Nathalie Boutiau, Dans les mains de ma mère ,poèmes, L’Harmattan, 2025, 107 pp., 13 €
Des poèmes d’une grande discrétion et d’une tendresse profondes, où les textes en italiques alternent avec ceux en caractères romains, dans une sorte de dialogue auquel se mêlent des réflexions plus personnelles, et des considérations de plus haute portée. Mais l’ensemble forme un tissu très cohérent.
« Reconquérir mon enfance / dans tes bras,/ dans les plis de ta peau incendiée, /dans ceux de ma mémoire »

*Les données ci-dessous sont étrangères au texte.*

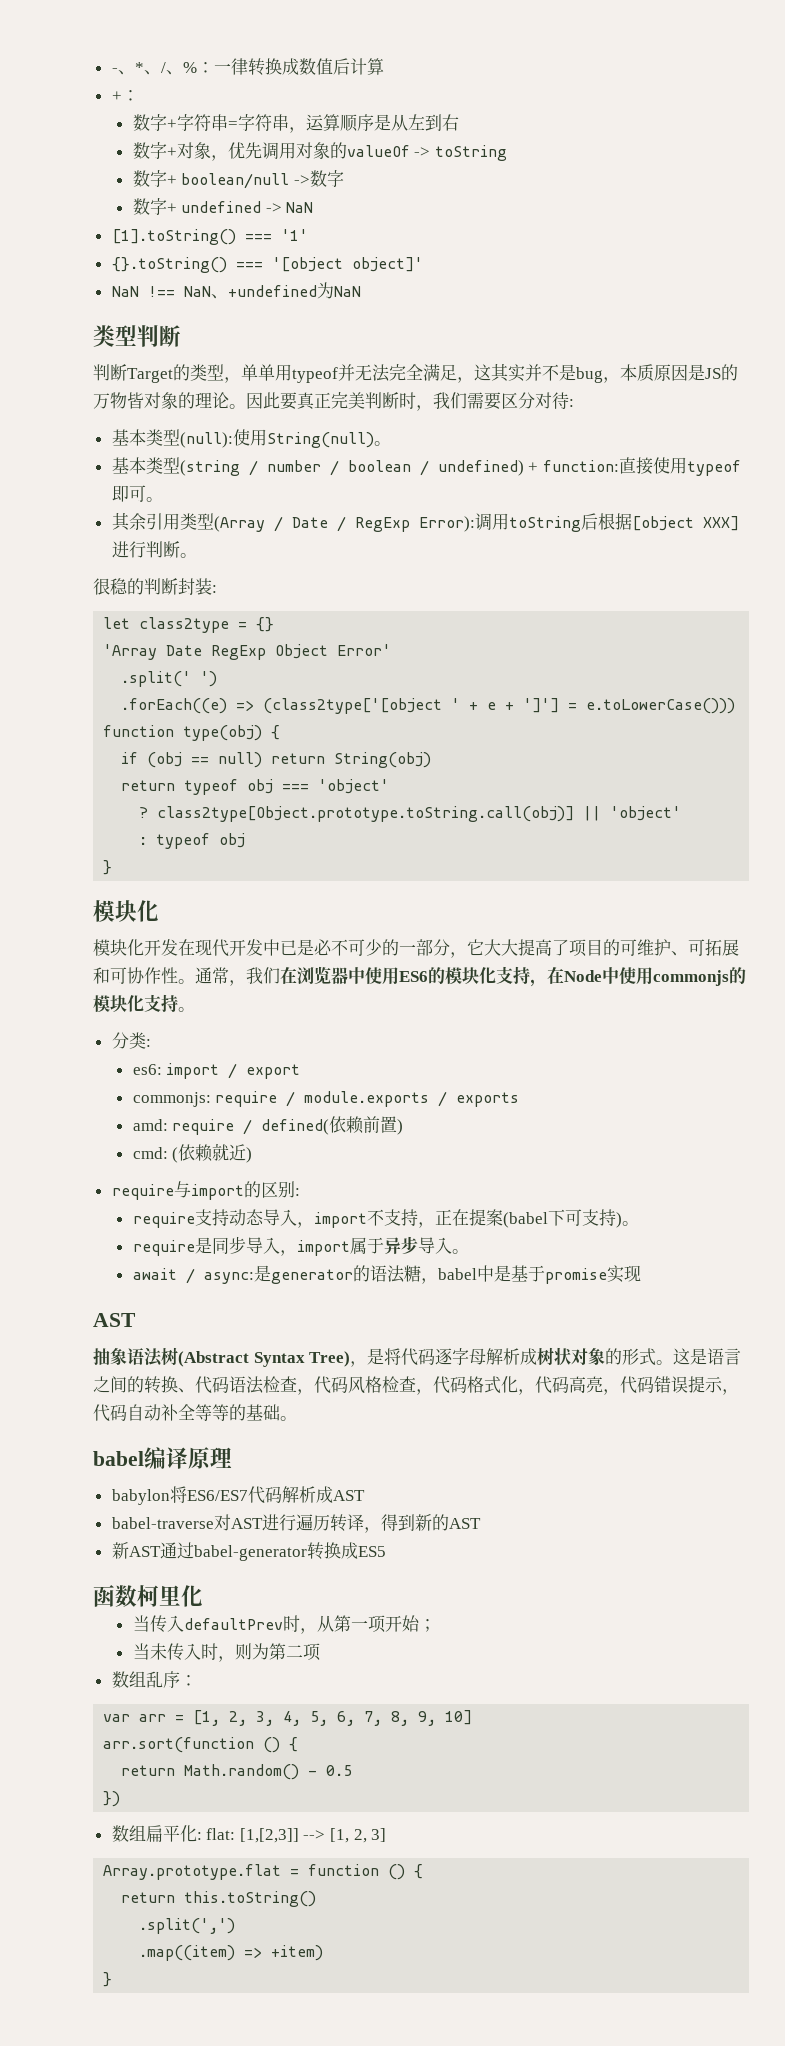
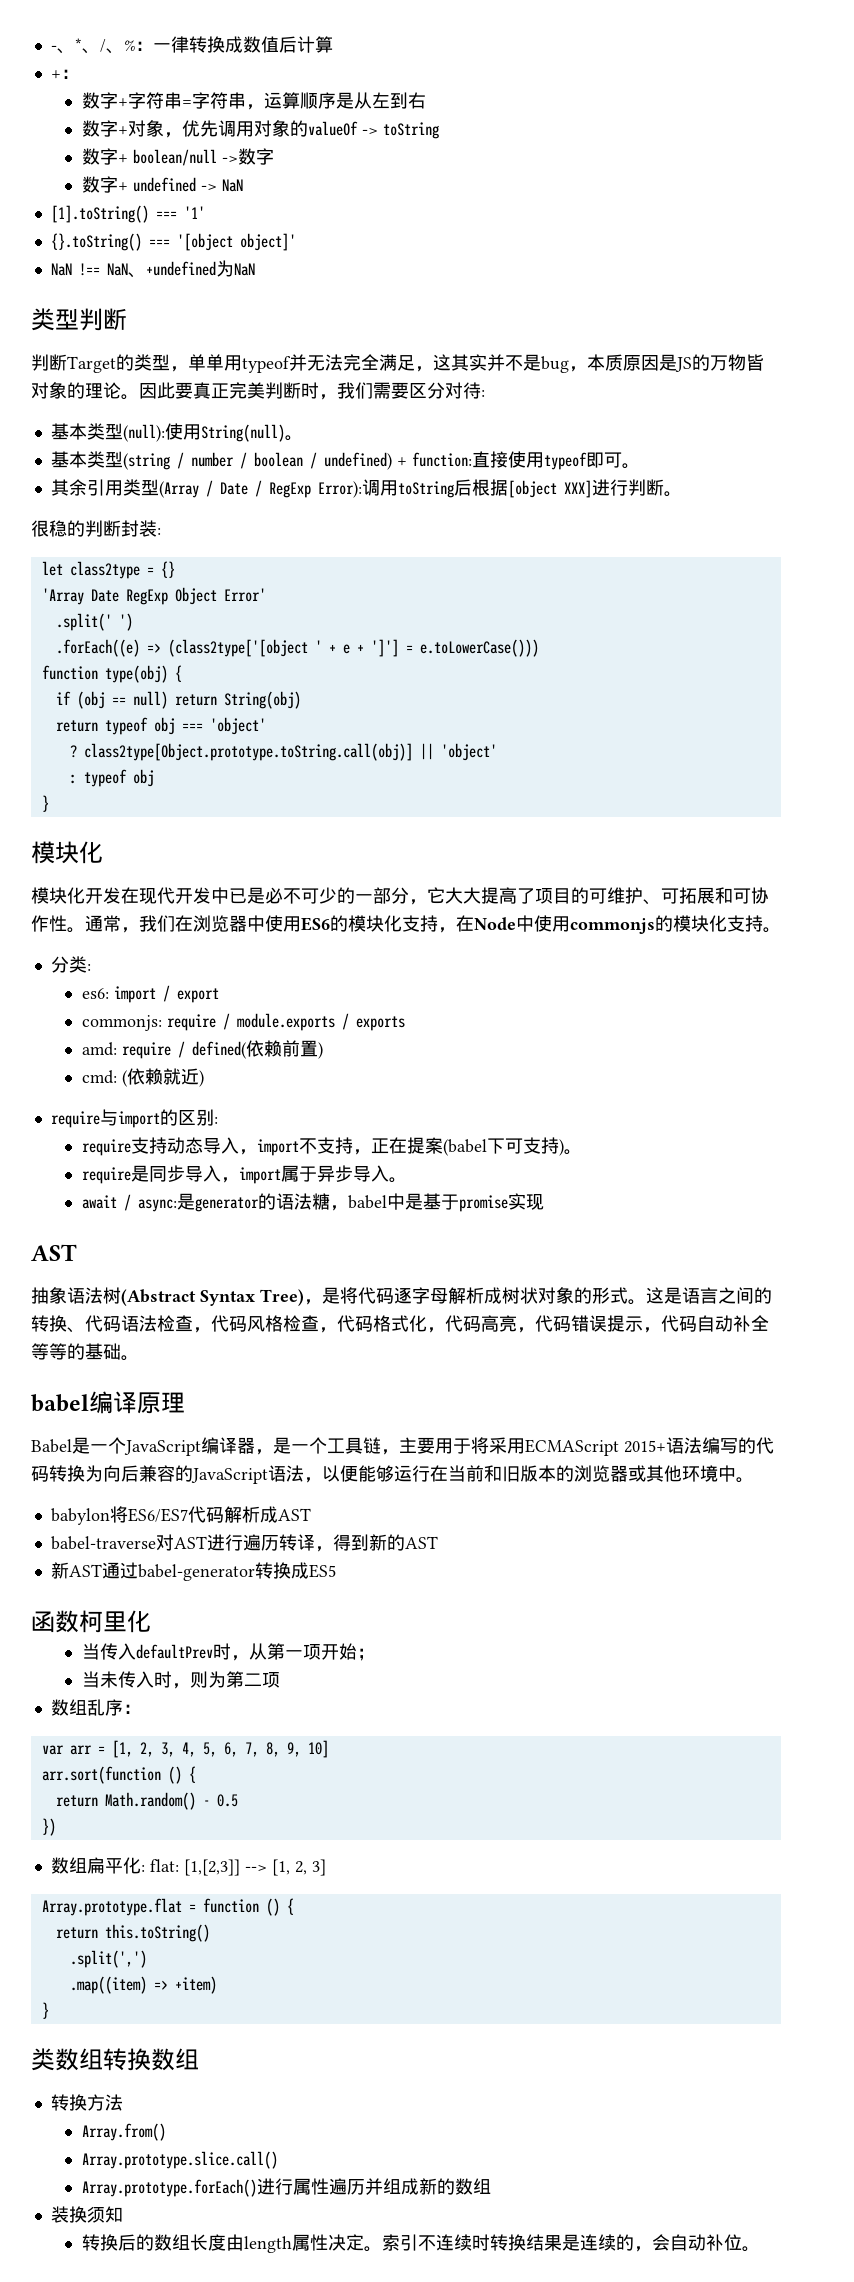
(232, 1457) none -> [31,1437,774,1456] [31,1465,754,1484] // Babel是一个JavaScript编译器，是一个工具链，主要用于将采用ECMAScript 2015+语法编写的代码转换为向后兼容的JavaScript语法，以便能够运行在当前和旧版本的浏览器或其他环境中。
(113, 1979) none -> [31,2048,199,2071] [50,2094,123,2111] [81,2123,166,2141] [81,2151,278,2169] [81,2178,491,2197] [50,2206,123,2223] [81,2234,760,2253] // 类数组转换数组 // 转换方法 // Array.from() // Array.prototype.slice.call() // Array.prototype.forEach()进行属性遍历并组成新的数组 // 装换须知 // 转换后的数组长度由length属性决定。索引不连续时转换结果是连续的，会自动补位。

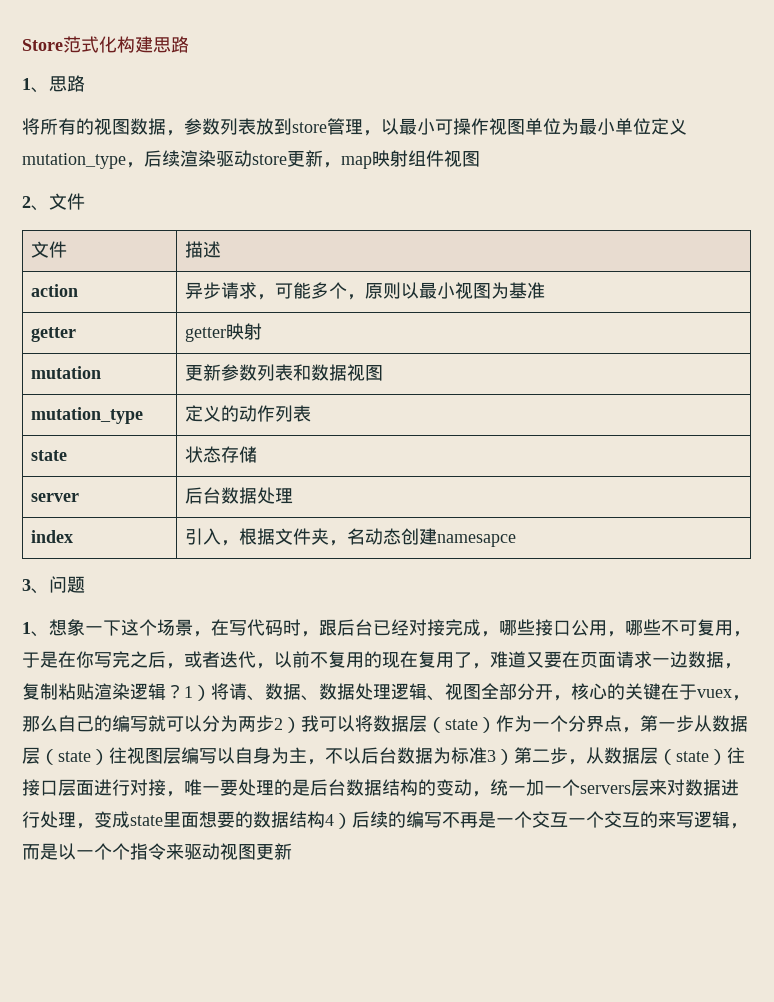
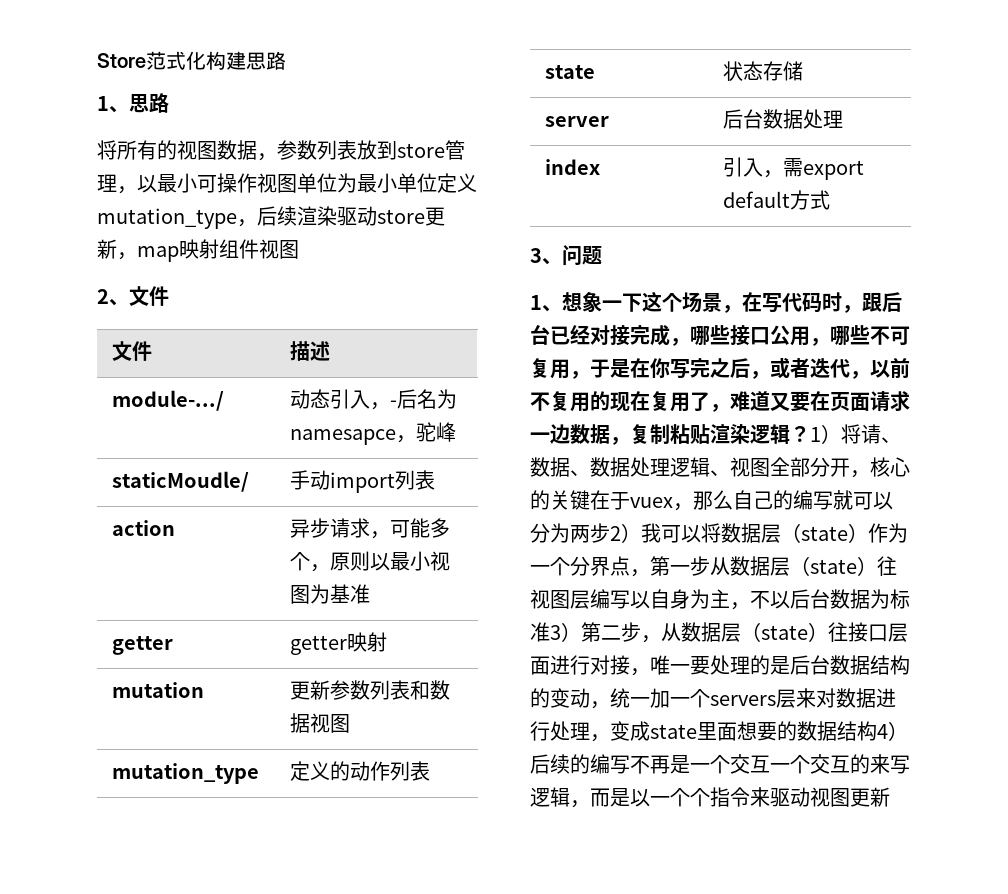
(221, 249) none -> [112,390,225,411] [290,389,458,410] [290,422,457,445] [112,471,250,492] [290,470,436,493] // module-.../ | 动态引入，-后名为namesapce，驼峰 // staticMoudle/ | 手动import列表
[238,528,516,547] 根据文件夹，名动态创建namesapce -> [783,158,865,180] [723,190,831,210] 需export default方式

Ainsi, dès la première strophe, le « matériel » se trouve-t-il intimement mêlé à la pensée, au souvenir, leur prêtant une humanité plus profonde, plus ancrée dans la musique des jours et des nuits.
Mais l’entreprise est hasardeuse, car le fil qui nous unit à nos proches disparus est bien ténu :
« C’était il y a bien longtemps déjà./ Il ne reste que ce fil accroché entre nous,/suspendu,/qui s’étire jusqu’à s’usure »
Le vocabulaire, on le voit, est très simple et très concret, sans aucune fioriture, et la tonalité, elle aussi, relève du quotidien. Les choses, dans leur usure, le temps, dans son déroulement hasardeux, sont ici évoqués dans le dépouillement et la simplicité. Et cela porte, cela place le lecteur dans une atmosphère musicale, certes, et colorée même parfois, mais qui est celle du recueillement. Comme une source fraiche où l’on plonge les mains. Comme un air de flûte qui va et qui vient, avec le temps, avec les saisons. « Un monde qui serait à la frontière du rêve et de l’oubli »(p.67)
Mais en fin de compte, il semble bien que ce soit la vie et non la mort qui l’emporte en cette confrontation essentielle de l’être et du non-être. On songe, un peu, à la confrontation entre la Mort et le Chevalier, dans le tableau de Dûrer.
Alternances du souvenir et de l’oubli. Le temps, notre temps, leur temps, serait-il perdu ? Et toute vie, une recherche du temps passé, du temps perdu, passionnée, désespérée parfois,
« Comment comprendre la vie qui s’en va ? /Comment compter ces quelques heures qui / s’émiettent dans ma mémoire ?/ Je t’écris en vers / Je t’écris en vers et contre tout, pour ne rien oublier de toi. // Cette nuit, j’ai revu qui tu étais./ Ce n’était pas un rêve, c’était toi./ Où s’en vont les gens qu’on aime quand ils nous quittent ? / Est-ce une fuite de peur qu’on les rattrape ? » (p.97)
Et elle ajoute, plus loin : « Il n’y a que la distance entre toi et moi qui montre que tout est réel »
La vie serait-elle la sœur du rêve ? L’homme et la femme, l’ombre d’un rêve ?
Elle nous donne la réponse, sa réponse, mais qui peut être aussi la nôtre, dans le tout dernier poème : « Si tu comprends ce que je dis, maman, / Si tu comprends vraiment//Alors, tu verras dans ce lieu de l’intime, / tu verras que tout peut être achevé, // Désormais ».
Non, ce n’est pas une bouteille à la mer. C’est un livre de vie.